→ **DATASET**:
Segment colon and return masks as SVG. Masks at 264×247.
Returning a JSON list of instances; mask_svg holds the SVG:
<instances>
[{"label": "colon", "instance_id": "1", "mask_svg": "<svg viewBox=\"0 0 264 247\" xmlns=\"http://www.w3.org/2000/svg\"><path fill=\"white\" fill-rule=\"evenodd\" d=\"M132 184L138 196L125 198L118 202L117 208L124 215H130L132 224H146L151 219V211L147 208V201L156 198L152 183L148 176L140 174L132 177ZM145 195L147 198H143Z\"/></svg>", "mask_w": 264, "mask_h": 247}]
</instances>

→ **PROBLEM**:
Please rewrite the lines above with "Segment" swapped for "Delineate" and everything else left unchanged.

→ **RESPONSE FOR THIS EXERCISE**:
Delineate colon and return masks as SVG. Masks at 264×247.
Returning a JSON list of instances; mask_svg holds the SVG:
<instances>
[{"label": "colon", "instance_id": "1", "mask_svg": "<svg viewBox=\"0 0 264 247\" xmlns=\"http://www.w3.org/2000/svg\"><path fill=\"white\" fill-rule=\"evenodd\" d=\"M132 184L138 196L125 198L118 202L117 208L124 215H130L132 224H146L151 219V211L147 208V201L156 198L152 183L148 176L140 174L132 177ZM145 195L147 198H143Z\"/></svg>", "mask_w": 264, "mask_h": 247}]
</instances>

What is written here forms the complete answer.